Les récentes éditions des Conférences des Parties (COP) de la Convention-cadre des Nations unies sur les changements climatiques ont été marquées par un paradoxe saisissant. En 2023, Dubaï, puis en 2024, Bakou, deux grandes puissances pétrolières, ont accueilli ces sommets mondiaux. Alors que l’exploitation des énergies fossiles demeure la principale source du réchauffement planétaire, ces choix d’hôtes ont suscité de vives réactions. Fait notable, c’est à Dubaï qu’a été acté un engagement inédit en faveur d’une « transition vers la sortie des énergies fossiles », amorçant un tournant dans les débats énergétiques et financiers.
La COP30, prévue pour novembre 2025 à Belém, au Brésil, s’annonce sous un tout autre prisme. Le Brésil n’est pas identifié comme un géant des hydrocarbures, mais plutôt comme un acteur clé grâce à son modèle énergétique exemplaire. Près de 89 % de l’électricité nationale provient des énergies renouvelables. Toutefois, le pays figure au sixième rang mondial des émetteurs de gaz à effet de serre, représentant 2,5 % des émissions globales. Cette contradiction s’explique principalement par la conversion massive des terres amazoniennes et du Cerrado, au profit de l’agriculture et de l’élevage, secteurs responsables d’une part significative des émissions nationales.
Les forêts brésiliennes, soumises à une pression intense liée aux incendies et à la déforestation, voient leur rôle de puits de carbone s’amenuiser. La disparition de ces « émissions négatives » naturelles compromet l’objectif de neutralité carbone fixé par l’Accord de Paris. Face à cette urgence, le président Lula a réactivé l’Organisation du traité de coopération amazonienne et renforcé les alliances avec les pays forestiers des bassins du Congo et du Mékong.
Financement international et bioéconomie : de nouveaux leviers pour la COP30
À la COP30, le Brésil entend proposer un mécanisme innovant de financement destiné à la préservation des forêts tropicales, susceptible de bénéficier à 74 pays. Parallèlement, un plan national pour la bioéconomie sera présenté, misant sur la biodiversité amazonienne comme moteur d’un développement conciliant conservation, innovation, justice sociale et valorisation des savoirs traditionnels.
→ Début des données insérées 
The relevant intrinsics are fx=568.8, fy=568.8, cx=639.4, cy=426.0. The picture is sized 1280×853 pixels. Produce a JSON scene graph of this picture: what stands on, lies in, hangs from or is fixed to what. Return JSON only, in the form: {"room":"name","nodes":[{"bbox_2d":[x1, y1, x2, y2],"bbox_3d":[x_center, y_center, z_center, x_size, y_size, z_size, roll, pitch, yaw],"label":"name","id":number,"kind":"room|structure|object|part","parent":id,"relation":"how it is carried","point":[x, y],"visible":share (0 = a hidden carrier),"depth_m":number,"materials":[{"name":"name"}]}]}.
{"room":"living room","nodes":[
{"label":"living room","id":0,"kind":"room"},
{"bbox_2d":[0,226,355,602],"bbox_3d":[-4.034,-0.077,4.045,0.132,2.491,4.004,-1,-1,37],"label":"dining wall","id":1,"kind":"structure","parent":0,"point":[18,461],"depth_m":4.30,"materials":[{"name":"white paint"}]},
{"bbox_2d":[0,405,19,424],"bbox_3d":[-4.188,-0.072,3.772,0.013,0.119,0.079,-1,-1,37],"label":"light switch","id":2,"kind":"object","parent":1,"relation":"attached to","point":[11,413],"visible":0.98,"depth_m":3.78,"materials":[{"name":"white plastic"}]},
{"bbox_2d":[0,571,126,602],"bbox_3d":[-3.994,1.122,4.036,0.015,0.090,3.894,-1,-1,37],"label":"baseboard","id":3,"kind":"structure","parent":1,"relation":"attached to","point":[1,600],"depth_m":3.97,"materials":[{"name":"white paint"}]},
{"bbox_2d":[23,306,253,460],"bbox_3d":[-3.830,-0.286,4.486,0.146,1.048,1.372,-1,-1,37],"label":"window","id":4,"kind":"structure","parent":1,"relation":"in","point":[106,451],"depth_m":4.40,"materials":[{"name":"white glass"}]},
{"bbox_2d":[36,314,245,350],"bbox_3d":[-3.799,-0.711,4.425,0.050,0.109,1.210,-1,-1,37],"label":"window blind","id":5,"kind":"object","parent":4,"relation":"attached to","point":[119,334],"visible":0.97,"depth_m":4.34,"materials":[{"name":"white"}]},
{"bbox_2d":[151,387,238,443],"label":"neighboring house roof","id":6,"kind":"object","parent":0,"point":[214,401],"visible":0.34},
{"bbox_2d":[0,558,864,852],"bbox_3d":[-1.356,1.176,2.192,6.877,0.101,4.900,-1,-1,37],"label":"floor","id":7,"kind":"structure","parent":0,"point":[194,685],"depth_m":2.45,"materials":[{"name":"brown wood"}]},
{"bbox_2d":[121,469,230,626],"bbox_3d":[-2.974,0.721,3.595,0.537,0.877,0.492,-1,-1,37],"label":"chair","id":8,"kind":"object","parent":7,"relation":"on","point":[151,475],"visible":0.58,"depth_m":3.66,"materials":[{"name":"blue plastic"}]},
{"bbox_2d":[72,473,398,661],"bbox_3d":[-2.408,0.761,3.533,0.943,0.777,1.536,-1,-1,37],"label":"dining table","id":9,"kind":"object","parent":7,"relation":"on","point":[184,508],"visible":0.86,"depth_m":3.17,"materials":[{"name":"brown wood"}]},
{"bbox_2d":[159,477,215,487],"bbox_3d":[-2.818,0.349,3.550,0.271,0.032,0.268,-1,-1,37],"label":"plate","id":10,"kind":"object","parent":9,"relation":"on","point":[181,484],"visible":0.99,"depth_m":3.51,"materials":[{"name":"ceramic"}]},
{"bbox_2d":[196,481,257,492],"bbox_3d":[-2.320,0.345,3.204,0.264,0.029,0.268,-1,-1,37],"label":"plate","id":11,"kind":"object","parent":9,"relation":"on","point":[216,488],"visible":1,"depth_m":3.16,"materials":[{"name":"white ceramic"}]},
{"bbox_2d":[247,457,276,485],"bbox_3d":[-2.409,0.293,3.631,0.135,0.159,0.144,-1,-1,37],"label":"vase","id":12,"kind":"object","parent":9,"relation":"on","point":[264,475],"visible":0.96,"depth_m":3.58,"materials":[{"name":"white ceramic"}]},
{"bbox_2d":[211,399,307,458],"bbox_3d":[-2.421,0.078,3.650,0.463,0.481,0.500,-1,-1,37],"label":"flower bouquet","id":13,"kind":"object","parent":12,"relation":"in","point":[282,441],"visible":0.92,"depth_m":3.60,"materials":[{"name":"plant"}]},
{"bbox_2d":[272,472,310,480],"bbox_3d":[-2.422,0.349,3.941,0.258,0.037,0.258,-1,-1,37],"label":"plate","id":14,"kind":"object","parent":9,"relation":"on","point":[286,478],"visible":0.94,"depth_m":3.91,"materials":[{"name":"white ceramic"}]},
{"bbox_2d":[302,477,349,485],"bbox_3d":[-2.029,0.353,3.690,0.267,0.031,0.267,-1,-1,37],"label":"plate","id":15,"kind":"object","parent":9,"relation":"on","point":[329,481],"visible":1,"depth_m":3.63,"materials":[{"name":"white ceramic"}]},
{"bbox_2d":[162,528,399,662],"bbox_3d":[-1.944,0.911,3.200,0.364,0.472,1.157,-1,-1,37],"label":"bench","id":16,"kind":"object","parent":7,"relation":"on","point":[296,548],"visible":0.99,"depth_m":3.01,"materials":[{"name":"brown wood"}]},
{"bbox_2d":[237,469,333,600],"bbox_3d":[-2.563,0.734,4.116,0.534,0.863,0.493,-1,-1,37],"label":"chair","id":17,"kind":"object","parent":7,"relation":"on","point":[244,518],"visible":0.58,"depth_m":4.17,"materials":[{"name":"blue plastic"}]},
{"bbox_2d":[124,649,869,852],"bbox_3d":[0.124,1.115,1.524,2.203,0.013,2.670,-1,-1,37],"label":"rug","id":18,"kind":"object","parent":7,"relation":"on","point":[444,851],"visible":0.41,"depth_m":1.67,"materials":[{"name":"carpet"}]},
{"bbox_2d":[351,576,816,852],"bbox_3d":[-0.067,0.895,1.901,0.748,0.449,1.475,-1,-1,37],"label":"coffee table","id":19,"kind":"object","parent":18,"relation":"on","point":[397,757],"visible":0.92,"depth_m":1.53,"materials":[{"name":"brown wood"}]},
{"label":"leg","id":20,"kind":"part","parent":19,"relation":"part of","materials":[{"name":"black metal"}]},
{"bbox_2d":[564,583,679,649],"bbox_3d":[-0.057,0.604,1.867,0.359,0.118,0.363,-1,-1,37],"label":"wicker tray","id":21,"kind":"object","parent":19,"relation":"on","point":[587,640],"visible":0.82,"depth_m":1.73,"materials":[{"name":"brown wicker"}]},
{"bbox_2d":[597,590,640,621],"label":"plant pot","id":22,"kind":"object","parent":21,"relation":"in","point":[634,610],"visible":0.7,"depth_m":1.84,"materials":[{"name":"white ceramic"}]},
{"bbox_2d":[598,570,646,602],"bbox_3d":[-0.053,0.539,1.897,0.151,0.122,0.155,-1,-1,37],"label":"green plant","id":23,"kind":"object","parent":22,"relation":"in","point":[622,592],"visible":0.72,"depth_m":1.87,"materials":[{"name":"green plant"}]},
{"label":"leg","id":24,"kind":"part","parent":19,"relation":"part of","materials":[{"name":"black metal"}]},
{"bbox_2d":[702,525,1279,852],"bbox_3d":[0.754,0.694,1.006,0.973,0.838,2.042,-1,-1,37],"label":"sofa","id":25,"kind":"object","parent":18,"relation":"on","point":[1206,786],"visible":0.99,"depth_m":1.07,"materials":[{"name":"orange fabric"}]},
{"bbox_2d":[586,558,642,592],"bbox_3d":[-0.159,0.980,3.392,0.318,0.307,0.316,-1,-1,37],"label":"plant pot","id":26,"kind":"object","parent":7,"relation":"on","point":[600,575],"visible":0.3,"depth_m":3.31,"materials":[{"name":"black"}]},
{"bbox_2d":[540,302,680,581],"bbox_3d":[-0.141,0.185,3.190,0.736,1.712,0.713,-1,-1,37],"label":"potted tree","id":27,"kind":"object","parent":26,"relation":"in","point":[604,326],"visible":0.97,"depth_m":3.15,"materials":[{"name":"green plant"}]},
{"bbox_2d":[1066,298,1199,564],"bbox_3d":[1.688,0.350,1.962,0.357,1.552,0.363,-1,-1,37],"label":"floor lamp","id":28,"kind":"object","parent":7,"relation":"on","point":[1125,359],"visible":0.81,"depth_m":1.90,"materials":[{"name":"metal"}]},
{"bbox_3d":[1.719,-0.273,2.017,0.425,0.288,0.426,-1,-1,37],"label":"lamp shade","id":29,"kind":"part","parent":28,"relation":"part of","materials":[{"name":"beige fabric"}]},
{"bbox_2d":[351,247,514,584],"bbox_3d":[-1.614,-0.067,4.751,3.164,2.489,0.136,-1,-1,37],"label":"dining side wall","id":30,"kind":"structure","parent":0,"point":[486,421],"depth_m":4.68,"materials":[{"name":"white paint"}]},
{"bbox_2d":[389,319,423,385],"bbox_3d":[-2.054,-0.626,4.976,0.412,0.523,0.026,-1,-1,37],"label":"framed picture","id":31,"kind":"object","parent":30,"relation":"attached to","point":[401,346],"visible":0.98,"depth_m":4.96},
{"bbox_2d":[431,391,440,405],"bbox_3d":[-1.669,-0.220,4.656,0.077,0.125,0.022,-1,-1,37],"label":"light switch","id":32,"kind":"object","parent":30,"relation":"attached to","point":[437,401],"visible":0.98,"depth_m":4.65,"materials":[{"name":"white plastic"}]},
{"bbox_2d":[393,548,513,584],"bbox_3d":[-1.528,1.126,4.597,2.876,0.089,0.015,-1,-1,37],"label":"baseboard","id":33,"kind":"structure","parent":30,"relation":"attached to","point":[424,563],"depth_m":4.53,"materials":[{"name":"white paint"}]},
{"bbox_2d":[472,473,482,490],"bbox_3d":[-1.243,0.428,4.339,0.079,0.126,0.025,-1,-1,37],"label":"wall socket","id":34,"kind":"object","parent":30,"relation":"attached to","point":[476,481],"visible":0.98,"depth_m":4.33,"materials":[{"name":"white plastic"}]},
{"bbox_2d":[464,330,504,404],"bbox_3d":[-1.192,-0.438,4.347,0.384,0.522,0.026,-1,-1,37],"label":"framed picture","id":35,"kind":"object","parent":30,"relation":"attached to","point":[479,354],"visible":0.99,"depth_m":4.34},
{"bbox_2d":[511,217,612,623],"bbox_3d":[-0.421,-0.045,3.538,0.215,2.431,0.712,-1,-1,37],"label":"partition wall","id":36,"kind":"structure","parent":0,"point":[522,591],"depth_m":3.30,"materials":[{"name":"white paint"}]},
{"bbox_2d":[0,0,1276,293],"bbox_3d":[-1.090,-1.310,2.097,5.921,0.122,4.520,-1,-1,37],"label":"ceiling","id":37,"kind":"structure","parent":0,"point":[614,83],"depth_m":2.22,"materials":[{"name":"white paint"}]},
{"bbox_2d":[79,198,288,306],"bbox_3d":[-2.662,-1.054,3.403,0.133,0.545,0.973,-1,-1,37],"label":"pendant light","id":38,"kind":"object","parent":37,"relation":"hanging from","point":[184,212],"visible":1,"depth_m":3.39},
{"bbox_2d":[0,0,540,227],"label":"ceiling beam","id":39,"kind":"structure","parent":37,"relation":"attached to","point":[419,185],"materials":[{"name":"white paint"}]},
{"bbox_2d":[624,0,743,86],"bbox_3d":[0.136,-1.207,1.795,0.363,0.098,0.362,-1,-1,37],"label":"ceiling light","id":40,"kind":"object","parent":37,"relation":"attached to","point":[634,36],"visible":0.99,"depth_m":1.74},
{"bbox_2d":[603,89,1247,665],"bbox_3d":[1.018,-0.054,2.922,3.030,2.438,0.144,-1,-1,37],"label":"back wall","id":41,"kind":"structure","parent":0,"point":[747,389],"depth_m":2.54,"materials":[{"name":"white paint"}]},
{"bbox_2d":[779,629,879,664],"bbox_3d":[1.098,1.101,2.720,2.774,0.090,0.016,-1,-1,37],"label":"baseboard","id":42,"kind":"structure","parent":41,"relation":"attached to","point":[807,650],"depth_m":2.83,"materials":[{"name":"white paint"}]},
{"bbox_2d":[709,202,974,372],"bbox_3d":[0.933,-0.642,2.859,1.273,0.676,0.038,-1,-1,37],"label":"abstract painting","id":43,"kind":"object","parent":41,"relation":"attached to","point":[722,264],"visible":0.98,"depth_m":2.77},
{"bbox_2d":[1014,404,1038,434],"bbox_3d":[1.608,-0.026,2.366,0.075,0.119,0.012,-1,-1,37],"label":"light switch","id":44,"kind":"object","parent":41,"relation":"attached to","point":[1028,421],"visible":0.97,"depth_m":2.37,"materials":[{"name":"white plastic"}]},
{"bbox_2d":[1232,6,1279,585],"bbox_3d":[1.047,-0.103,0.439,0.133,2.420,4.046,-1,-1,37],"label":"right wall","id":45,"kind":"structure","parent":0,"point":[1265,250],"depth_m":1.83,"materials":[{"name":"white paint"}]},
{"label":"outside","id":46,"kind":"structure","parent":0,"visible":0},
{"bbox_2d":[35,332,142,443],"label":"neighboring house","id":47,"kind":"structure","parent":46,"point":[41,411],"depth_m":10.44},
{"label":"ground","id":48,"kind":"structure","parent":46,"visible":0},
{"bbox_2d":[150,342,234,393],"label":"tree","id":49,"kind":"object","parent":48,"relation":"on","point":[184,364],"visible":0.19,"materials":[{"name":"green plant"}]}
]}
Cette approche marque une rupture avec la logique traditionnelle des COP, centrée sur la stricte comptabilité des émissions. Si la transition énergétique demeure un axe majeur, cinq autres thématiques émergent : la gestion des forêts, des océans et de la biodiversité ; la transformation des systèmes agricoles et alimentaires ; l’aménagement urbain, les infrastructures et la gestion de l’eau ; le développement humain et social ; et, de manière transversale, le financement, la technologie et le renforcement des capacités.
Changement de paradigme et leadership brésilien dans la gouvernance climatique
Dans ses communications à la communauté internationale, André Corrêa do Lago, président de la COP30, adopte un ton résolument distinct de ses prédécesseurs. Citant Hannah Arendt, il dénonce « la banalité de l’inaction » et insiste sur le fait que l’action climatique constitue avant tout un défi humain, nécessitant responsabilité, réciprocité et solidarité. Il invite également les peuples autochtones à « contribuer à faire évoluer des modèles mentaux binaires et linéaires, efficaces au XXe siècle, mais qui peuvent devenir un handicap au XXIe siècle, celui de la complexité ».
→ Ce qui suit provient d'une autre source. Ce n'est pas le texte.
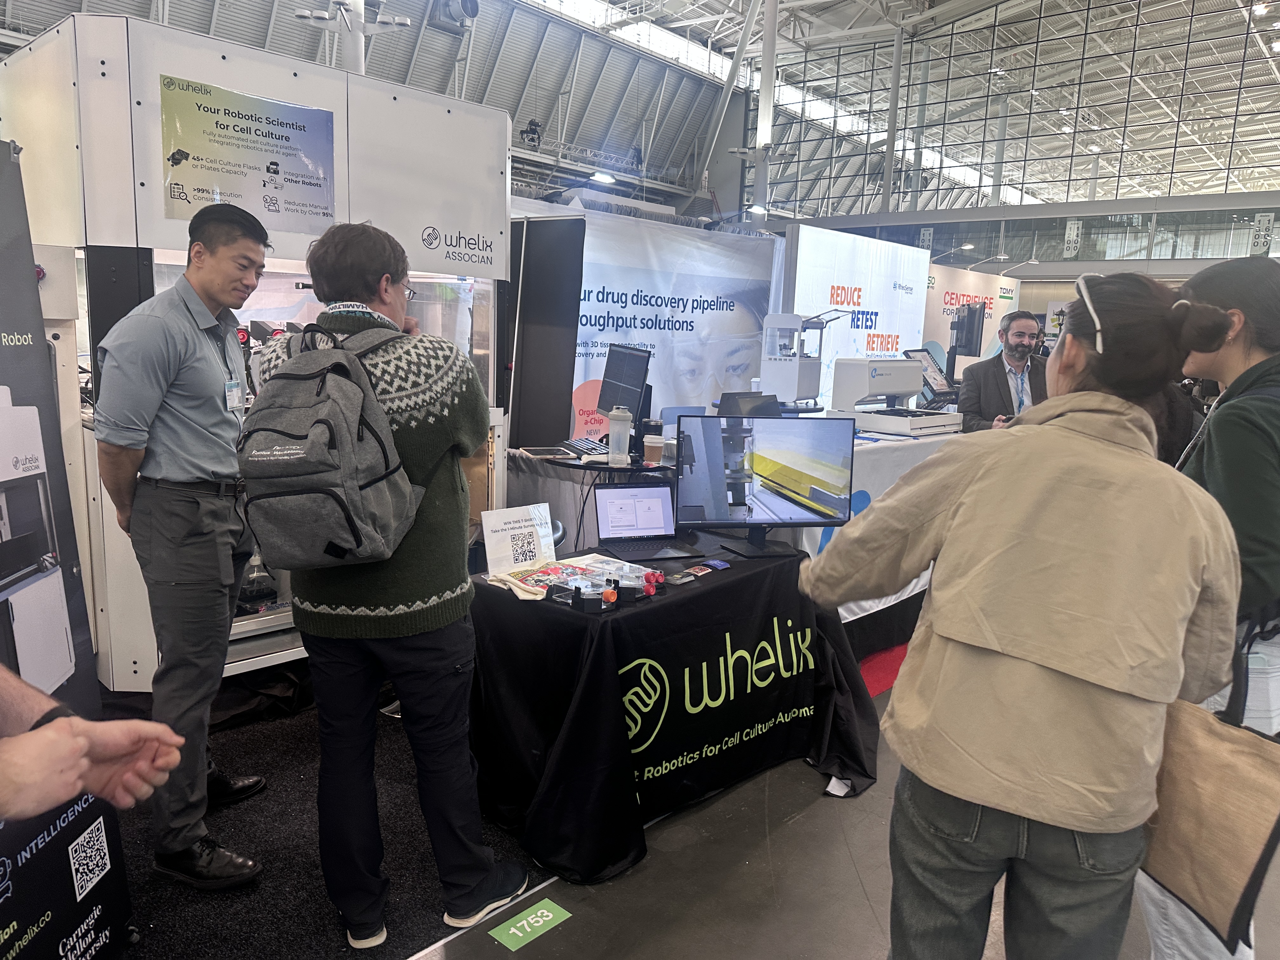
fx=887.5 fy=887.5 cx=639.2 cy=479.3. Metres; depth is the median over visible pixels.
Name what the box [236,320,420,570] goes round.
backpack
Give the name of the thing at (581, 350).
backdrop banner
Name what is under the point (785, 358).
laboratory machine
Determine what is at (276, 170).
poster
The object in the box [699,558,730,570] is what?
card
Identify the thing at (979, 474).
woman
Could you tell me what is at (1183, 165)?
glass wall
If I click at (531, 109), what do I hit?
ceiling
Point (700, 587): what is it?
table
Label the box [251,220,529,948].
man
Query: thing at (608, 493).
laptop
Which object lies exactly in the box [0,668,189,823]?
person
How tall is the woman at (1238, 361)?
1.639 m
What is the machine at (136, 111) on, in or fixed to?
on the carpet at (335, 950)
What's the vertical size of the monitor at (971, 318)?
0.465 m
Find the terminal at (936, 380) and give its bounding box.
[905,347,957,405]
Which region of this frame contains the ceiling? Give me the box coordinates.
[2,0,1277,222]
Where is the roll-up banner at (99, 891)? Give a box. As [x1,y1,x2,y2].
[0,139,135,959]
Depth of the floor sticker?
2.23 m
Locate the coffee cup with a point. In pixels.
(650, 444)
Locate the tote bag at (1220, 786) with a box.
[1141,639,1279,952]
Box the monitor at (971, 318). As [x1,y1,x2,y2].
[949,301,986,355]
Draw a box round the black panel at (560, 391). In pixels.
[500,213,587,449]
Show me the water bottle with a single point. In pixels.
(623, 453)
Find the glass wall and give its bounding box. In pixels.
[750,0,1279,254]
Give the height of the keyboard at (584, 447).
0.043 m
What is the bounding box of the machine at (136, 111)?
[0,11,509,688]
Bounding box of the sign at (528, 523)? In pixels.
[480,502,558,576]
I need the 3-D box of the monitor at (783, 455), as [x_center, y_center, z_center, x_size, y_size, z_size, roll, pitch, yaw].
[0.445,0.018,3.148,0.644,0.482,0.229,0,10,-11]
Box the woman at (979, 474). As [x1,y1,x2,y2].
[796,262,1246,959]
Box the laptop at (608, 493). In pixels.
[591,483,698,562]
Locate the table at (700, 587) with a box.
[463,536,883,879]
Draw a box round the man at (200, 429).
[94,200,274,888]
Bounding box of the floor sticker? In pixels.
[488,898,570,949]
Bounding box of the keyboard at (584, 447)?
[561,437,611,459]
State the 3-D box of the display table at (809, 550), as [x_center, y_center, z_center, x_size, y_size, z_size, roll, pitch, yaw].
[0.799,0.232,4.771,1.737,0.897,2.683,11,13,42]
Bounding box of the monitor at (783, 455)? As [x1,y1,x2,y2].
[676,414,854,558]
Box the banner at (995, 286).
[920,259,1019,378]
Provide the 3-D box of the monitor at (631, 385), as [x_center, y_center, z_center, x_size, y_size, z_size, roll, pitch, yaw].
[-0.089,-0.448,4.439,0.193,0.432,0.549,-2,11,-21]
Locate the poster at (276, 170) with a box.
[159,73,337,231]
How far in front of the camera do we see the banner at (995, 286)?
11.79 m
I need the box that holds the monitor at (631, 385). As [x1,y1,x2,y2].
[596,343,652,432]
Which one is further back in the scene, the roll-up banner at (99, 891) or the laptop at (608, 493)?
the laptop at (608, 493)
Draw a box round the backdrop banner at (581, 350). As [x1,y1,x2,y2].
[513,200,783,437]
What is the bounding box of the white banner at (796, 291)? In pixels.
[780,224,932,408]
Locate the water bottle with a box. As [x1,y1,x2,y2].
[608,406,632,465]
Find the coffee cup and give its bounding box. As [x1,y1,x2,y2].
[642,433,664,465]
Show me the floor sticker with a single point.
(539, 923)
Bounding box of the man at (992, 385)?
[957,308,1048,431]
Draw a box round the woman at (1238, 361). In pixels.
[1140,247,1279,959]
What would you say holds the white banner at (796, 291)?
on the floor
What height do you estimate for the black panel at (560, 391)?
1.864 m
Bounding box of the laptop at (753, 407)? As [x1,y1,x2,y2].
[716,391,781,417]
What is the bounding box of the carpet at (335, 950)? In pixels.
[101,686,559,959]
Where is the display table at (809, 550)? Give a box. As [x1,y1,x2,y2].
[506,424,973,631]
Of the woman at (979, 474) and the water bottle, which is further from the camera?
the water bottle
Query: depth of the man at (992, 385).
5.13 m
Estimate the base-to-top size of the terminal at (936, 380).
0.386 m
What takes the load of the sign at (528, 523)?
on the table at (700, 587)
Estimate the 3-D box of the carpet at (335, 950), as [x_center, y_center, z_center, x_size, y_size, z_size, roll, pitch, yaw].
[-1.289,1.012,2.667,1.877,0.011,2.282,11,13,42]
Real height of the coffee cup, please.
0.121 m
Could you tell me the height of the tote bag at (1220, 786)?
0.462 m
Cette vision ambitieuse laisse entrevoir une COP susceptible d’initier une transformation profonde des politiques climatiques mondiales. Toutefois, il convient de rappeler que le Brésil, à l’instar des Émirats arabes unis et de l’Azerbaïdjan, prévoit d’accroître sa production pétrolière d’au moins un tiers d’ici 2035, tandis que 1 300 milliards de dollars devront être mobilisés pour répondre aux impératifs de justice climatique.